“Our goal has always been to offer users as many different perspectives on a story from as many different sources as possible, which is why we include thousands of sources from around the world in Google News. However, if many of those stories are actually the exact same article, it can end up burying those different perspectives.”
As it follows, “ Instead of 20 “different” articles (which actually used the exact same content), we’ll show the definitive original copy and give credit to the original journalist.”
Add to this a recent deal the search giant struck with Associated Press, Agence France-Presse, UK Press Association and the Canadian Press to directly host their content on Google News and the picture is complete. But what does it exactly mean?
Well, first of all, it means that sites living exclusively on posting or rewriting agency news might cease to exist in a while. No traffic from Google means less revenue, if not no revenue at all. They may still be made available to the user if the “Sort by date with duplicates included ” option is clicked, but that’s hardly any consolation. No listing on the front page, no direct listing on the related sources page, this basically means you’re not worthy to be read.
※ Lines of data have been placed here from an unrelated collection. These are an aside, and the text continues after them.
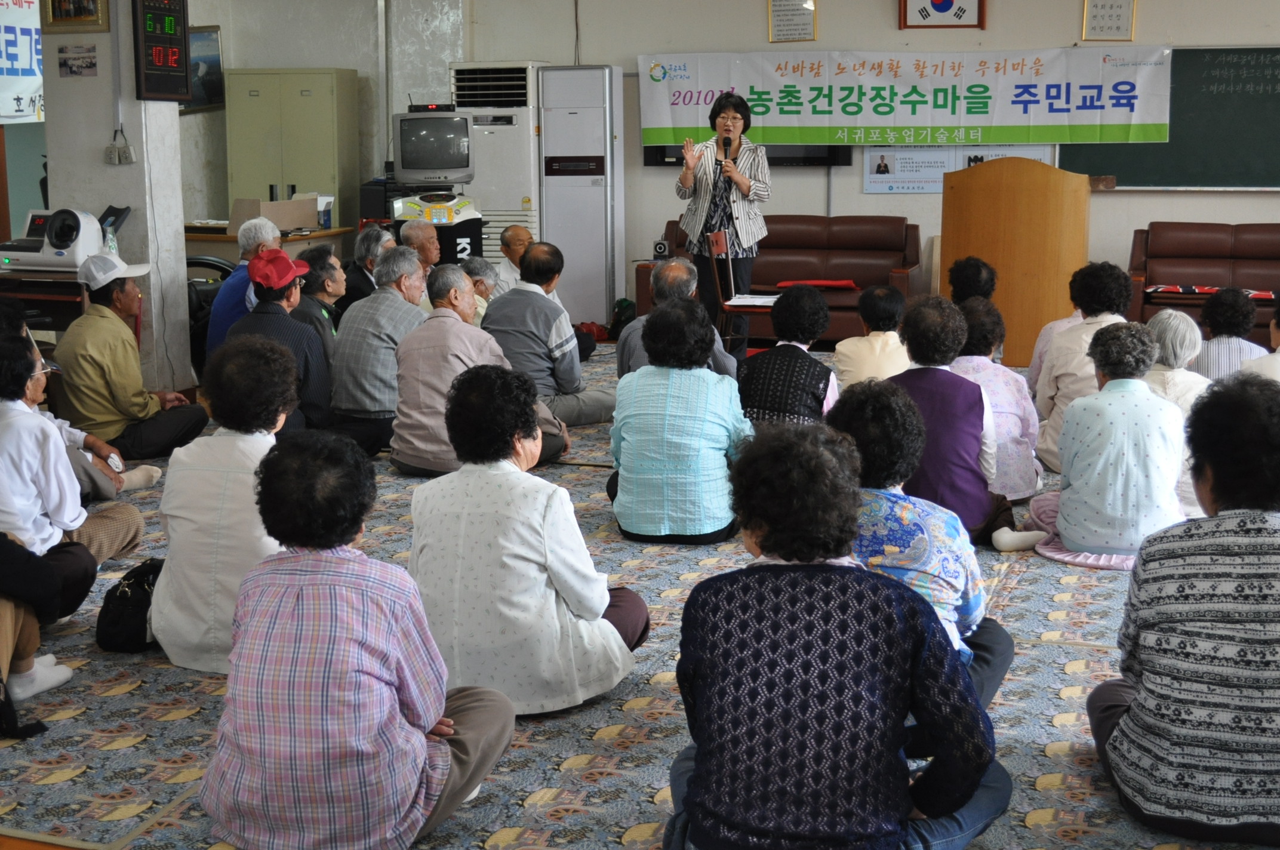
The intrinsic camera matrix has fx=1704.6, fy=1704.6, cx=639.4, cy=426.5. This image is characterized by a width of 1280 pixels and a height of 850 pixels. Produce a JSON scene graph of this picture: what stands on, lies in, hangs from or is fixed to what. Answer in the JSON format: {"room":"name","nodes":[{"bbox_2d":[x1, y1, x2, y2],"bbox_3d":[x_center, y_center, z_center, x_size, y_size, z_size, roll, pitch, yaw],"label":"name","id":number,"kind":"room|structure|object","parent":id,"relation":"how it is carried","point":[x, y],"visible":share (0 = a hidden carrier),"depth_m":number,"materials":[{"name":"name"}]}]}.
{"room":"event hall","nodes":[
{"label":"event hall","id":0,"kind":"room"},
{"bbox_2d":[0,0,44,123],"bbox_3d":[-3.572,-2.077,9.196,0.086,0.908,1.237,3,10,18],"label":"banner","id":1,"kind":"object","parent":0,"point":[21,83],"visible":0.94,"depth_m":9.49,"materials":[{"name":"white fabric"}]},
{"bbox_2d":[37,0,194,394],"bbox_3d":[-2.696,-1.639,8.660,0.632,3.085,0.570,3,10,18],"label":"pillar","id":2,"kind":"structure","parent":0,"point":[101,144],"depth_m":8.53,"materials":[{"name":"white paint"}]},
{"bbox_2d":[39,0,111,32],"bbox_3d":[-2.702,-2.133,8.152,0.343,0.493,0.051,3,10,18],"label":"picture frame","id":3,"kind":"object","parent":2,"relation":"attached to","point":[76,18],"visible":0.98,"depth_m":8.17,"materials":[{"name":"gold wood"}]},
{"bbox_2d":[56,42,98,76],"bbox_3d":[-2.751,-1.784,8.354,0.195,0.152,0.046,3,10,18],"label":"picture","id":4,"kind":"object","parent":2,"relation":"attached to","point":[91,62],"visible":0.98,"depth_m":8.35},
{"bbox_2d":[103,135,136,165],"bbox_3d":[-2.585,-1.359,8.467,0.148,0.124,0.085,3,10,18],"label":"wall socket","id":5,"kind":"object","parent":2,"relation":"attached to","point":[129,154],"visible":0.98,"depth_m":8.45,"materials":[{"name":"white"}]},
{"bbox_2d":[132,0,191,102],"bbox_3d":[-2.378,-1.925,8.475,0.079,0.604,0.501,3,10,18],"label":"digital clock","id":6,"kind":"object","parent":2,"relation":"attached to","point":[184,45],"visible":0.99,"depth_m":8.44,"materials":[{"name":"black plastic"}]},
{"bbox_2d":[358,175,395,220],"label":"black box","id":7,"kind":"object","parent":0,"point":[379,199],"visible":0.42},
{"bbox_2d":[0,344,1279,849],"bbox_3d":[0.170,0.395,5.845,6.381,0.104,6.878,3,10,18],"label":"floor","id":8,"kind":"structure","parent":0,"point":[387,464],"depth_m":4.04,"materials":[{"name":"carpet"}]},
{"bbox_2d":[0,267,89,334],"bbox_3d":[-3.048,-0.380,8.354,0.877,0.767,0.658,3,10,18],"label":"desk","id":9,"kind":"object","parent":8,"relation":"on","point":[28,296],"visible":0.45,"depth_m":8.09,"materials":[{"name":"brown wood"}]},
{"bbox_2d":[0,207,109,272],"bbox_3d":[-2.838,-0.919,8.320,0.534,0.296,0.483,3,10,18],"label":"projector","id":10,"kind":"object","parent":9,"relation":"on","point":[28,254],"visible":0.94,"depth_m":8.20,"materials":[{"name":"white"}]},
{"bbox_2d":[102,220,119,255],"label":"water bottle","id":11,"kind":"object","parent":9,"relation":"on","point":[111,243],"visible":0.5,"depth_m":7.98,"materials":[{"name":"clear plastic"}]},
{"bbox_2d":[0,527,92,734],"bbox_3d":[-1.686,0.274,4.093,0.595,0.959,0.597,3,10,18],"label":"person","id":12,"kind":"object","parent":8,"relation":"on","point":[16,591],"visible":0.97,"depth_m":4.19},
{"bbox_2d":[0,325,146,577],"bbox_3d":[-1.767,0.152,4.917,0.505,0.858,0.547,1,10,8],"label":"woman","id":13,"kind":"object","parent":8,"relation":"on","point":[21,425],"visible":0.73,"depth_m":4.80},
{"bbox_2d":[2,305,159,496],"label":"person","id":14,"kind":"object","parent":8,"relation":"on","point":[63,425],"visible":0.32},
{"bbox_2d":[95,556,164,653],"bbox_3d":[-1.354,0.483,4.646,0.207,0.228,0.313,3,10,18],"label":"black handbag","id":15,"kind":"object","parent":8,"relation":"on","point":[136,603],"visible":0.66,"depth_m":4.55,"materials":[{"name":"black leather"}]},
{"bbox_2d":[52,248,207,460],"bbox_3d":[-2.231,-0.292,7.285,0.563,0.877,0.538,8,13,39],"label":"man","id":16,"kind":"object","parent":8,"relation":"on","point":[119,328],"visible":0.96,"depth_m":7.12},
{"bbox_2d":[185,251,238,358],"bbox_3d":[-2.412,-0.603,9.143,0.647,0.950,0.652,3,10,18],"label":"office chair","id":17,"kind":"object","parent":8,"relation":"on","point":[221,268],"visible":0.24,"depth_m":9.03,"materials":[{"name":"black plastic"}]},
{"bbox_2d":[148,332,303,673],"bbox_3d":[-1.026,0.191,4.500,0.465,0.874,0.577,3,10,18],"label":"woman","id":18,"kind":"object","parent":8,"relation":"on","point":[216,437],"visible":0.66,"depth_m":4.33},
{"bbox_2d":[202,216,281,359],"bbox_3d":[-1.972,-0.568,8.609,0.465,0.957,0.522,3,10,18],"label":"man","id":19,"kind":"object","parent":8,"relation":"on","point":[269,234],"visible":0.43,"depth_m":8.44},
{"bbox_2d":[183,222,352,265],"bbox_3d":[-2.701,-0.903,11.298,1.302,0.756,0.847,3,10,18],"label":"desk","id":20,"kind":"object","parent":8,"relation":"on","point":[324,234],"visible":0.25,"depth_m":10.93,"materials":[{"name":"brown wood"}]},
{"bbox_2d":[229,194,320,232],"bbox_3d":[-2.345,-1.368,11.012,0.441,0.227,0.421,3,10,18],"label":"cardboard box","id":21,"kind":"object","parent":20,"relation":"on","point":[266,204],"visible":0.85,"depth_m":10.92,"materials":[{"name":"cardboard"}]},
{"bbox_2d":[229,250,334,436],"bbox_3d":[-1.526,-0.277,7.143,0.469,0.915,0.548,-2,10,-13],"label":"man","id":22,"kind":"object","parent":8,"relation":"on","point":[319,378],"visible":0.61,"depth_m":7.01},
{"bbox_2d":[222,66,357,229],"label":"metal cabinet","id":23,"kind":"object","parent":8,"relation":"on","point":[309,97],"visible":0.67,"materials":[{"name":"green metal"}]},
{"bbox_2d":[293,242,345,362],"bbox_3d":[-1.607,-0.453,8.341,0.453,0.801,0.505,0,10,2],"label":"man","id":24,"kind":"object","parent":8,"relation":"on","point":[324,268],"visible":0.48,"depth_m":8.23},
{"bbox_2d":[199,411,515,849],"bbox_3d":[-0.543,0.418,3.273,0.519,0.854,0.559,3,10,18],"label":"woman","id":25,"kind":"object","parent":8,"relation":"on","point":[397,660],"visible":1,"depth_m":3.11},
{"bbox_2d":[337,222,395,313],"bbox_3d":[-1.464,-0.656,9.277,0.465,0.845,0.497,3,10,18],"label":"man","id":26,"kind":"object","parent":8,"relation":"on","point":[362,251],"visible":0.46,"depth_m":9.11},
{"bbox_2d":[328,241,430,460],"bbox_3d":[-1.073,-0.315,7.389,0.507,0.911,0.598,6,11,31],"label":"man","id":27,"kind":"object","parent":8,"relation":"on","point":[412,308],"visible":0.74,"depth_m":7.17},
{"bbox_2d":[396,220,441,280],"bbox_3d":[-1.253,-0.737,9.768,0.489,0.834,0.491,-9,13,-42],"label":"man","id":28,"kind":"object","parent":8,"relation":"on","point":[427,234],"visible":0.41,"depth_m":9.63},
{"bbox_2d":[388,190,484,263],"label":"karaoke machine","id":29,"kind":"object","parent":8,"relation":"on","point":[469,236],"visible":0.45,"depth_m":10.98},
{"bbox_2d":[391,107,474,188],"bbox_3d":[-1.308,-1.766,10.854,0.542,0.482,0.226,-2,10,-12],"label":"television","id":30,"kind":"object","parent":29,"relation":"on","point":[442,165],"visible":0.99,"depth_m":10.77,"materials":[{"name":"grey plastic"}]},
{"bbox_2d":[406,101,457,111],"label":"set-top box","id":31,"kind":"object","parent":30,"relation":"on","point":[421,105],"visible":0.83,"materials":[{"name":"black plastic"}]},
{"bbox_2d":[386,257,568,475],"bbox_3d":[-0.702,-0.217,6.819,0.552,0.876,0.585,7,12,36],"label":"man","id":32,"kind":"object","parent":8,"relation":"on","point":[442,308],"visible":0.74,"depth_m":6.64},
{"bbox_2d":[460,254,499,324],"bbox_3d":[-0.922,-0.533,9.038,0.414,0.661,0.506,3,10,18],"label":"person","id":33,"kind":"object","parent":8,"relation":"on","point":[479,266],"visible":0.3,"depth_m":8.95},
{"bbox_2d":[447,59,548,262],"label":"air conditioner","id":34,"kind":"object","parent":8,"relation":"on","point":[494,249],"visible":0.5,"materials":[{"name":"white plastic"}]},
{"bbox_2d":[490,223,534,296],"bbox_3d":[-0.654,-0.748,9.890,0.443,0.769,0.505,8,13,40],"label":"man","id":35,"kind":"object","parent":8,"relation":"on","point":[519,231],"visible":0.43,"depth_m":9.75},
{"bbox_2d":[401,361,646,715],"bbox_3d":[-0.289,0.273,4.136,0.534,0.832,0.530,3,10,18],"label":"woman","id":36,"kind":"object","parent":8,"relation":"on","point":[540,524],"visible":0.89,"depth_m":3.97},
{"bbox_2d":[482,238,616,426],"bbox_3d":[-0.454,-0.425,8.016,0.582,0.897,0.543,8,13,40],"label":"man","id":37,"kind":"object","parent":8,"relation":"on","point":[529,293],"visible":0.85,"depth_m":7.84},
{"bbox_2d":[537,64,625,325],"bbox_3d":[-0.400,-1.586,11.908,0.508,1.850,0.506,3,10,18],"label":"air conditioner","id":38,"kind":"object","parent":8,"relation":"on","point":[599,308],"visible":0.9,"depth_m":11.68,"materials":[{"name":"white plastic"}]},
{"bbox_2d":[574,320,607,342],"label":"red bag","id":39,"kind":"object","parent":8,"relation":"on","point":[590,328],"visible":0.57,"depth_m":11.38,"materials":[{"name":"red"}]},
{"bbox_2d":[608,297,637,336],"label":"bag","id":40,"kind":"object","parent":8,"relation":"on","point":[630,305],"visible":0.56,"depth_m":11.37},
{"bbox_2d":[616,256,740,380],"bbox_3d":[0.170,-0.312,7.489,0.511,0.871,0.588,-1,10,-7],"label":"man","id":41,"kind":"object","parent":8,"relation":"on","point":[677,266],"visible":0.36,"depth_m":7.36},
{"bbox_2d":[606,294,751,544],"bbox_3d":[0.148,-0.026,5.776,0.477,0.840,0.569,3,10,18],"label":"woman","id":42,"kind":"object","parent":8,"relation":"on","point":[705,380],"visible":0.98,"depth_m":5.60},
{"bbox_2d":[674,91,770,352],"bbox_3d":[0.498,-1.192,10.304,0.597,1.576,0.681,3,10,18],"label":"woman","id":43,"kind":"object","parent":8,"relation":"on","point":[739,184],"visible":0.83,"depth_m":10.13},
{"bbox_2d":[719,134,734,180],"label":"microphone","id":44,"kind":"object","parent":43,"relation":"in","point":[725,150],"visible":0.9,"depth_m":9.79,"materials":[{"name":"black"}]},
{"bbox_2d":[705,228,776,349],"bbox_3d":[0.641,-0.683,9.777,0.472,0.842,0.479,3,10,18],"label":"wooden chair","id":45,"kind":"object","parent":8,"relation":"on","point":[714,268],"visible":0.59,"depth_m":9.66,"materials":[{"name":"brown wood"}]},
{"bbox_2d":[725,293,779,307],"bbox_3d":[0.668,-0.712,9.561,0.306,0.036,0.320,3,10,18],"label":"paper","id":46,"kind":"object","parent":45,"relation":"on","point":[757,303],"visible":0.77,"depth_m":9.52,"materials":[{"name":"white paper"}]},
{"bbox_2d":[638,216,921,348],"bbox_3d":[0.955,-0.951,11.245,1.765,0.822,0.855,3,10,18],"label":"leather sofa","id":47,"kind":"object","parent":8,"relation":"on","point":[767,264],"visible":0.54,"depth_m":11.18,"materials":[{"name":"brown leather"}]},
{"bbox_2d":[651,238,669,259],"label":"speaker","id":48,"kind":"object","parent":47,"relation":"on","point":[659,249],"visible":0.94,"depth_m":11.12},
{"bbox_2d":[773,278,859,290],"bbox_3d":[1.171,-0.938,11.247,0.570,0.085,0.322,3,10,18],"label":"red cushion","id":49,"kind":"object","parent":47,"relation":"on","point":[815,283],"visible":0.85,"depth_m":11.15,"materials":[{"name":"red fabric"}]},
{"bbox_2d":[735,281,837,431],"bbox_3d":[0.568,-0.138,6.659,0.427,0.830,0.546,3,10,18],"label":"woman","id":50,"kind":"object","parent":8,"relation":"on","point":[757,385],"visible":0.66,"depth_m":6.49},
{"bbox_2d":[664,414,1010,849],"bbox_3d":[0.343,0.435,3.041,0.583,0.911,0.574,3,10,18],"label":"woman","id":51,"kind":"object","parent":8,"relation":"on","point":[699,749],"visible":1,"depth_m":2.88},
{"bbox_2d":[832,282,911,386],"bbox_3d":[1.011,-0.223,7.203,0.428,0.729,0.481,3,10,18],"label":"woman","id":52,"kind":"object","parent":8,"relation":"on","point":[852,372],"visible":0.59,"depth_m":7.06},
{"bbox_2d":[828,376,1017,702],"bbox_3d":[0.623,0.302,4.033,0.493,0.834,0.535,3,10,18],"label":"woman","id":53,"kind":"object","parent":8,"relation":"on","point":[1010,650],"visible":0.4,"depth_m":3.88},
{"bbox_2d":[887,293,1032,547],"bbox_3d":[0.997,-0.006,5.664,0.493,0.844,0.516,-4,10,-20],"label":"woman","id":54,"kind":"object","parent":8,"relation":"on","point":[915,355],"visible":0.62,"depth_m":5.52},
{"bbox_2d":[947,255,998,308],"bbox_3d":[1.578,-0.421,8.135,0.441,0.710,0.512,3,10,18],"label":"person","id":55,"kind":"object","parent":8,"relation":"on","point":[975,271],"visible":0.4,"depth_m":8.05},
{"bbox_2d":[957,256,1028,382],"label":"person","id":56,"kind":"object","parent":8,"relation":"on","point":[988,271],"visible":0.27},
{"bbox_2d":[951,295,1043,501],"bbox_3d":[1.280,-0.083,6.333,0.443,0.759,0.516,3,10,18],"label":"woman","id":57,"kind":"object","parent":8,"relation":"on","point":[1018,434],"visible":0.52,"depth_m":6.19},
{"bbox_2d":[940,154,1090,365],"bbox_3d":[2.223,-0.984,10.158,0.814,1.216,0.922,3,10,18],"label":"lectern","id":58,"kind":"object","parent":8,"relation":"on","point":[997,202],"visible":0.84,"depth_m":9.77,"materials":[{"name":"brown wood"}]},
{"bbox_2d":[1031,261,1131,472],"bbox_3d":[1.824,-0.231,6.833,0.456,0.874,0.546,3,10,18],"label":"woman","id":59,"kind":"object","parent":8,"relation":"on","point":[1068,338],"visible":0.5,"depth_m":6.73},
{"bbox_2d":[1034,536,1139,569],"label":"cushion","id":60,"kind":"object","parent":8,"relation":"on","point":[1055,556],"visible":0.3,"depth_m":5.50,"materials":[{"name":"pink fabric"}]},
{"bbox_2d":[1027,317,1192,559],"bbox_3d":[1.552,0.047,5.517,0.503,0.792,0.535,0,10,0],"label":"woman","id":61,"kind":"object","parent":8,"relation":"on","point":[1145,395],"visible":0.87,"depth_m":5.38},
{"bbox_2d":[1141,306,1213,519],"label":"woman","id":62,"kind":"object","parent":8,"relation":"on","point":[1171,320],"visible":0.39,"depth_m":6.06},
{"bbox_2d":[1088,371,1279,849],"bbox_3d":[1.194,0.372,3.405,0.523,0.898,0.602,3,10,18],"label":"woman","id":63,"kind":"object","parent":8,"relation":"on","point":[1206,568],"visible":0.99,"depth_m":3.25},
{"bbox_2d":[1127,220,1279,340],"bbox_3d":[3.967,-0.810,10.376,1.872,0.811,0.873,3,10,18],"label":"leather sofa","id":64,"kind":"object","parent":8,"relation":"on","point":[1171,256],"visible":0.68,"depth_m":10.59,"materials":[{"name":"leather"}]},
{"bbox_2d":[1148,284,1279,299],"bbox_3d":[3.441,-0.815,10.164,0.750,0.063,0.323,3,10,18],"label":"red cloth","id":65,"kind":"object","parent":64,"relation":"on","point":[1198,291],"visible":0.78,"depth_m":10.13,"materials":[{"name":"red fabric"}]},
{"bbox_2d":[1192,285,1271,380],"bbox_3d":[2.462,-0.211,7.139,0.426,0.732,0.460,3,10,18],"label":"person","id":66,"kind":"object","parent":8,"relation":"on","point":[1221,320],"visible":0.49,"depth_m":7.00},
{"bbox_2d":[1238,293,1279,383],"bbox_3d":[2.484,-0.131,6.360,0.499,0.811,0.550,3,10,18],"label":"person","id":67,"kind":"object","parent":8,"relation":"on","point":[1278,348],"visible":0.33,"depth_m":6.31},
{"bbox_2d":[167,0,1279,334],"bbox_3d":[1.274,-2.153,11.650,8.885,3.073,0.374,3,10,18],"label":"back wall","id":68,"kind":"structure","parent":0,"point":[888,15],"depth_m":11.77,"materials":[{"name":"paint"}]},
{"bbox_2d":[185,22,225,111],"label":"picture","id":69,"kind":"object","parent":68,"relation":"attached to","point":[211,60],"visible":0.53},
{"bbox_2d":[640,145,853,165],"bbox_3d":[0.739,-2.203,11.704,1.371,0.774,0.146,3,10,18],"label":"screen","id":70,"kind":"object","parent":68,"relation":"attached to","point":[812,159],"visible":0.28,"depth_m":11.67,"materials":[{"name":"black"}]},
{"bbox_2d":[766,0,817,41],"bbox_3d":[1.027,-2.795,11.467,0.305,0.423,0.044,3,10,18],"label":"framed certificate","id":71,"kind":"object","parent":68,"relation":"attached to","point":[787,18],"visible":0.99,"depth_m":11.47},
{"bbox_2d":[639,47,1162,149],"bbox_3d":[1.741,-2.229,11.572,3.466,0.650,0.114,3,10,18],"label":"banner","id":72,"kind":"object","parent":68,"relation":"attached to","point":[888,125],"visible":0.95,"depth_m":11.52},
{"bbox_2d":[898,0,986,29],"bbox_3d":[2.019,-2.905,11.313,0.520,0.589,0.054,3,10,18],"label":"framed flag","id":73,"kind":"object","parent":68,"relation":"attached to","point":[948,1],"visible":0.97,"depth_m":11.33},
{"bbox_2d":[863,143,1053,193],"bbox_3d":[2.141,-1.801,11.472,1.135,0.420,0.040,3,10,18],"label":"poster","id":74,"kind":"object","parent":68,"relation":"attached to","point":[935,165],"visible":0.49,"depth_m":11.51,"materials":[{"name":"white paper"}]},
{"bbox_2d":[1081,0,1137,39],"bbox_3d":[3.013,-2.677,10.924,0.294,0.415,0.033,3,10,18],"label":"framed certificate","id":75,"kind":"object","parent":68,"relation":"attached to","point":[1125,13],"visible":0.99,"depth_m":10.93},
{"bbox_2d":[1063,44,1279,189],"bbox_3d":[3.932,-1.951,10.726,2.384,0.901,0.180,3,10,18],"label":"chalkboard","id":76,"kind":"object","parent":68,"relation":"attached to","point":[1196,55],"visible":0.8,"depth_m":10.85,"materials":[{"name":"green"}]},
{"bbox_2d":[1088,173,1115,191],"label":"chalkboard eraser","id":77,"kind":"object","parent":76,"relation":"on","point":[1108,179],"visible":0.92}
]}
Also, it would be interesting to see how will this move affect news agencies. Their content was not distributed for free to newspapers. Cutting down on duplicate sources might drive the online editions to cancel their contracts with the news agencies and,thus, cutting them from a nice source of revenue.
At present time Google hasn’t mentioned anything regarding the financial terms of the recent deal it made with the news agencies, nor did it say how it plans to cash in on the deal. Advertising seems to be the most convenient way at hand, but at present time the agency-provided content features no ads.
And last, one question: how come Reuters wasn’t made part of the deal?